**Work task:** For the word "products", count the lines in the records below that include it and give only that number.

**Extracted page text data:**
»»

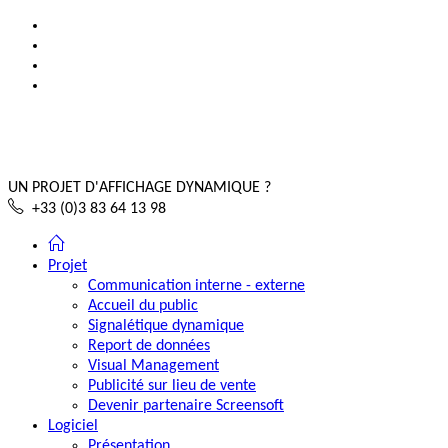
UN PROJET D'AFFICHAGE DYNAMIQUE ?
+33 (0)3 83 64 13 98
Projet
Communication interne - externe
Accueil du public
Signalétique dynamique
Report de données
Visual Management
Publicité sur lieu de vente
Devenir partenaire Screensoft
Logiciel
Présentation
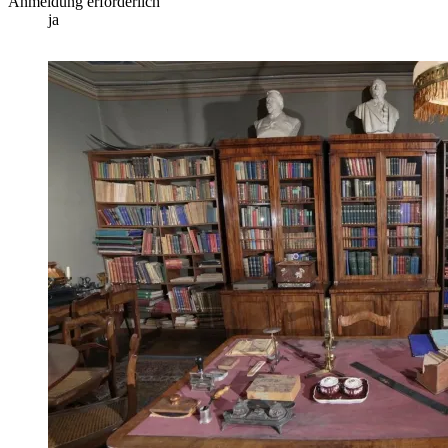
Anmeldung erforderlich
ja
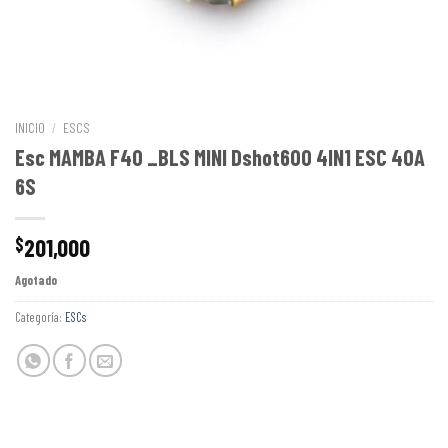
INICIO
/
ESCS
Esc MAMBA F40 _BLS MINI Dshot600 4IN1 ESC 40A
6S
201,000
$
Agotado
Categoría:
ESCs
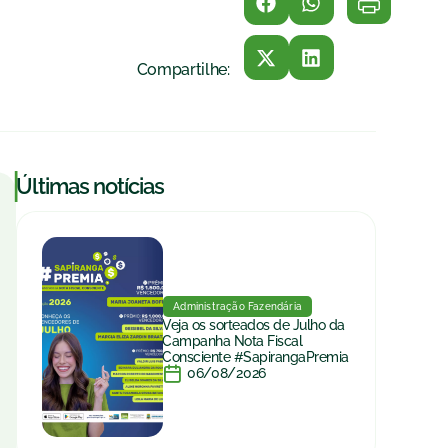
Compartilhe:
|
Últimas notícias
Administração Fazendária
Veja os sorteados de Julho da
Campanha Nota Fiscal
Consciente #SapirangaPremia
06/08/2026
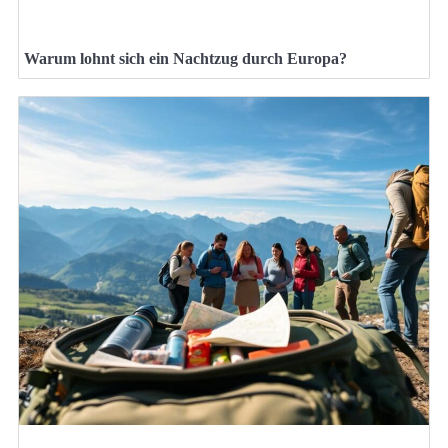
Warum lohnt sich ein Nachtzug durch Europa?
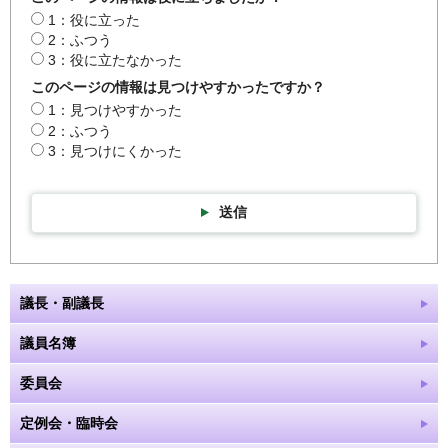
1：役に立った
2：ふつう
3：役に立たなかった
このページの情報は見つけやすかったですか？
1：見つけやすかった
2：ふつう
3：見つけにくかった
送信
議長・副議長
議員名簿
委員会
定例会・臨時会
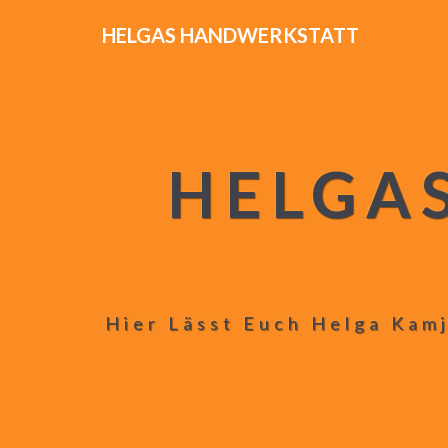
HELGAS HANDWERKSTATT
HELGA
Hier Lässt Euch Helga Kamj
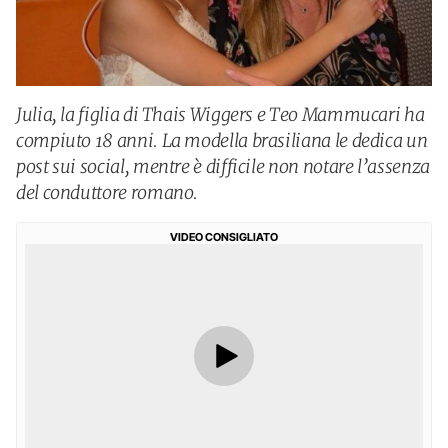
Julia, la figlia di Thais Wiggers e Teo Mammucari ha
compiuto 18 anni. La modella brasiliana le dedica un
post sui social, mentre è difficile non notare l’assenza
del conduttore romano.
VIDEO CONSIGLIATO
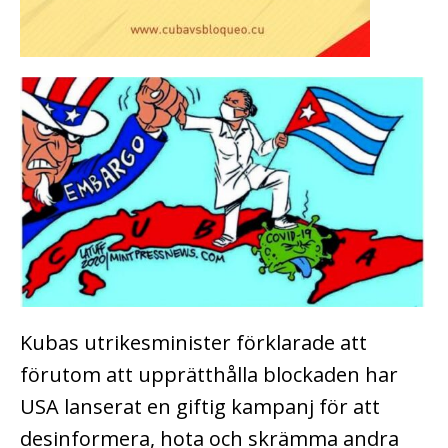
Kubas utrikesminister förklarade att
förutom att upprätthålla blockaden har
USA lanserat en giftig kampanj för att
desinformera, hota och skrämma andra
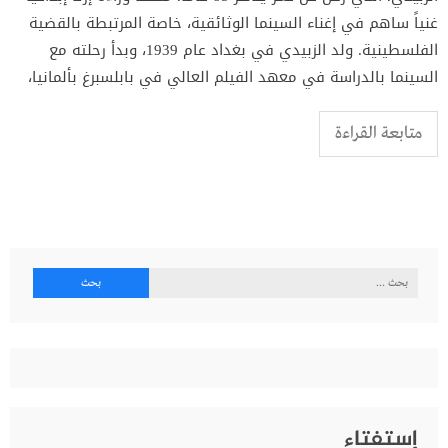
غنياً ساهم في إغناء السينما الوثائقية، خاصة المرتبطة بالقضية
الفلسطينية. ولد الزبيدي في بغداد عام 1939، وبدأ رحلته مع
السينما بالدراسة في معهد الفيلم العالي في بابلسبرغ بألمانيا،
متابعة القراءة
البحث
عن:
إستفتاء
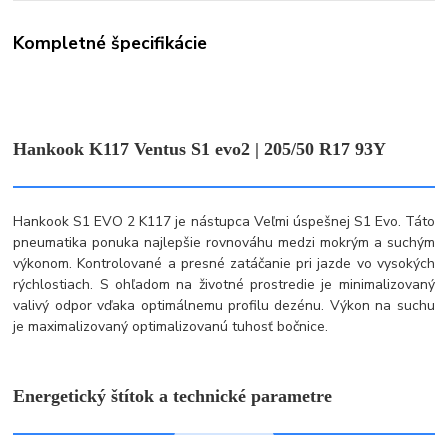
Kompletné špecifikácie
Hankook K117 Ventus S1 evo2 | 205/50 R17 93Y
Hankook S1 EVO 2 K117 je nástupca Veľmi úspešnej S1 Evo. Táto
pneumatika ponuka najlepšie rovnováhu medzi mokrým a suchým
výkonom. Kontrolované a presné zatáčanie pri jazde vo vysokých
rýchlostiach. S ohľadom na životné prostredie je minimalizovaný
valivý odpor vďaka optimálnemu profilu dezénu. Výkon na suchu
je maximalizovaný optimalizovanú tuhosť bočnice.
Energetický štítok a technické parametre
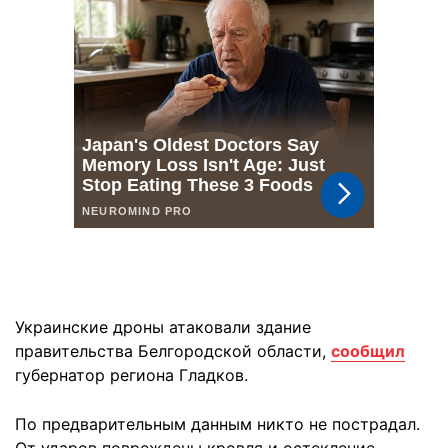
Украинские дроны атаковали здание
правительства Белгородской области,
сообщил
губернатор региона Гладков.
По предварительным данным никто не пострадал.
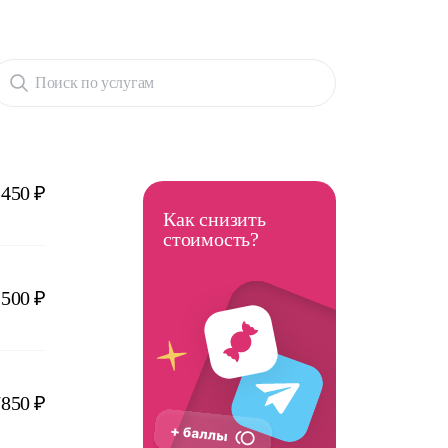
Поиск по услугам
1450 ₽
Как снизить
стоимость?
1500 ₽
7850 ₽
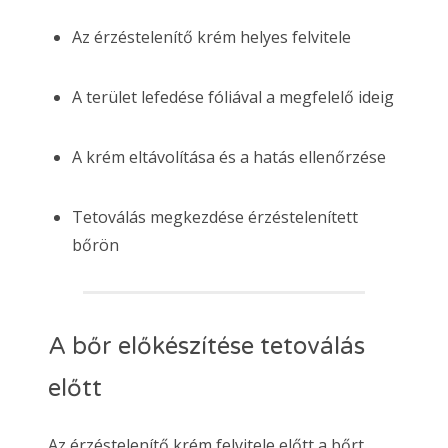
Az érzéstelenítő krém helyes felvitele
A terület lefedése fóliával a megfelelő ideig
A krém eltávolítása és a hatás ellenőrzése
Tetoválás megkezdése érzéstelenített
bőrön
A bőr előkészítése tetoválás
előtt
Az érzéstelenítő krém felvitele előtt a bőrt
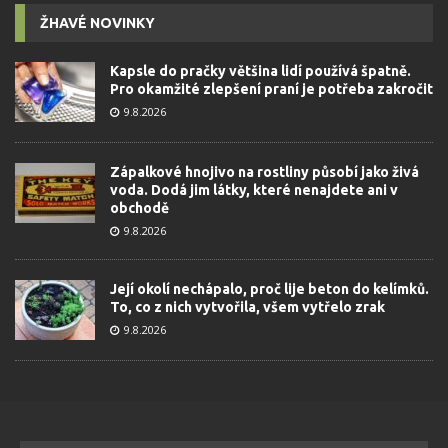
ŽHAVÉ NOVINKY
Kapsle do pračky většina lidí používá špatně.
Pro okamžité zlepšení praní je potřeba zakročit
9.8.2026
Zápalkové hnojivo na rostliny působí jako živá
voda. Dodá jim látky, které nenajdete ani v
obchodě
9.8.2026
Její okolí nechápalo, proč lije beton do kelímků.
To, co z nich vytvořila, všem vytřelo zrak
9.8.2026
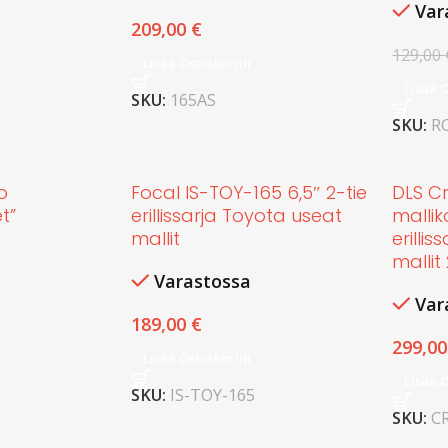
Var
209,00
€
129,00
Lisää Ostoskoriin
Lisää 
SKU:
165AS
SKU:
R
o
Focal IS-TOY-165 6,5″ 2-tie
DLS C
t”
erillissarja Toyota useat
mallik
mallit
erilli
mallit
Varastossa
Var
189,00
€
299,0
Lisää Ostoskoriin
Lisää 
SKU:
IS-TOY-165
SKU:
C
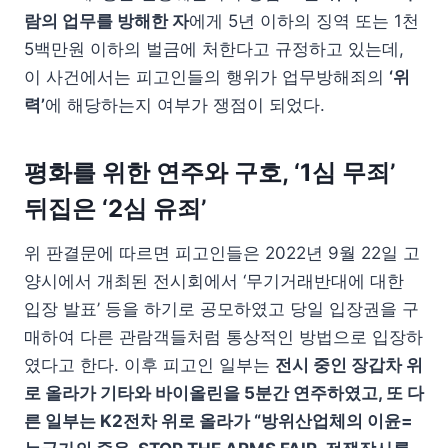
람의 업무를 방해한 자
에게 5년 이하의 징역 또는 1천
5백만원 이하의 벌금에 처한다고 규정하고 있는데,
이 사건에서는 피고인들의 행위가 업무방해죄의
‘위
력’
에 해당하는지 여부가 쟁점이 되었다.
평화를 위한 연주와 구호, ‘1심 무죄’
뒤집은 ‘2심 유죄’
위 판결문에 따르면 피고인들은 2022년 9월 22일 고
양시에서 개최된 전시회에서 ‘무기거래반대에 대한
입장 발표’ 등을 하기로 공모하였고 당일 입장권을 구
매하여 다른 관람객들처럼 통상적인 방법으로 입장하
였다고 한다. 이후 피고인 일부는
전시 중인 장갑차 위
로 올라가 기타와 바이올린을 5분간 연주하였고, 또 다
른 일부는 K2전차 위로 올라가 “방위산업체의 이윤=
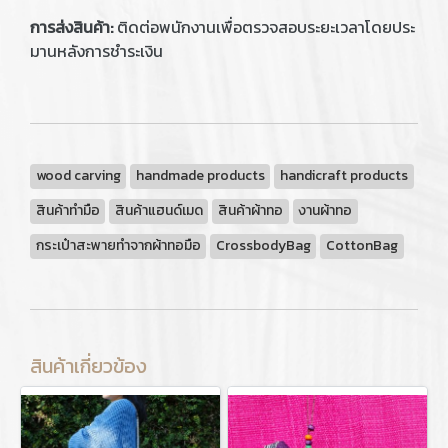
การส่งสินค้า:
ติดต่อพนักงานเพื่อตรวจสอบระยะเวลาโดยประ
มานหลังการชำระเงิน
wood carving
handmade products
handicraft products
สินค้าทำมือ
สินค้าแฮนด์เมด
สินค้าผ้าทอ
งานผ้าทอ
กระเป๋าสะพายทำจากผ้าทอมือ
CrossbodyBag
CottonBag
สินค้าเกี่ยวข้อง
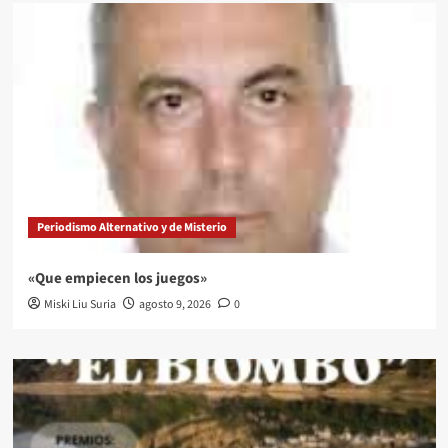
Periodismo Alternativo y de Misterio
«Que empiecen los juegos»
Miski Liu Suria
agosto 9, 2026
0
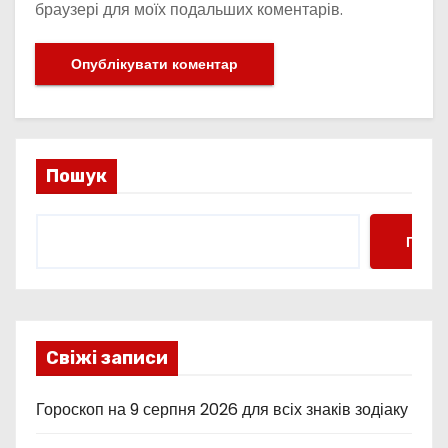
браузері для моїх подальших коментарів.
Пошук
Пошу
Свіжі записи
Гороскоп на 9 серпня 2026 для всіх знаків зодіаку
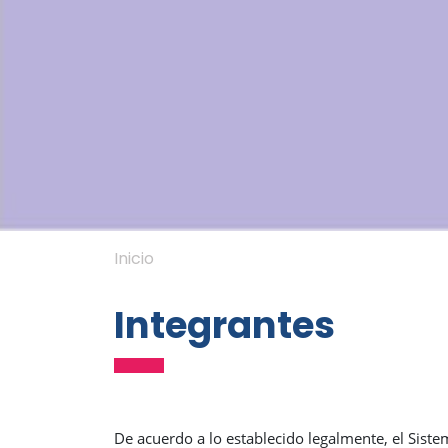
Inicio
Integrantes
De acuerdo a lo establecido legalmente, el Sist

««

**Exercise solution:** 2